• **Problem requirements**
For the records below, print every one exactly, with nothing dropped.

(Collected data entries)
== Segment start ==
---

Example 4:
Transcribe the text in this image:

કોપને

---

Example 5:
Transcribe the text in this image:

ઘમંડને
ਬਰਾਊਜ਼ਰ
== Segment end ==
• **Response below**
---

Example 4:
Transcribe the text in this image:

કોપને

---

Example 5:
Transcribe the text in this image:

ઘમંડને
ਬਰਾਊਜ਼ਰ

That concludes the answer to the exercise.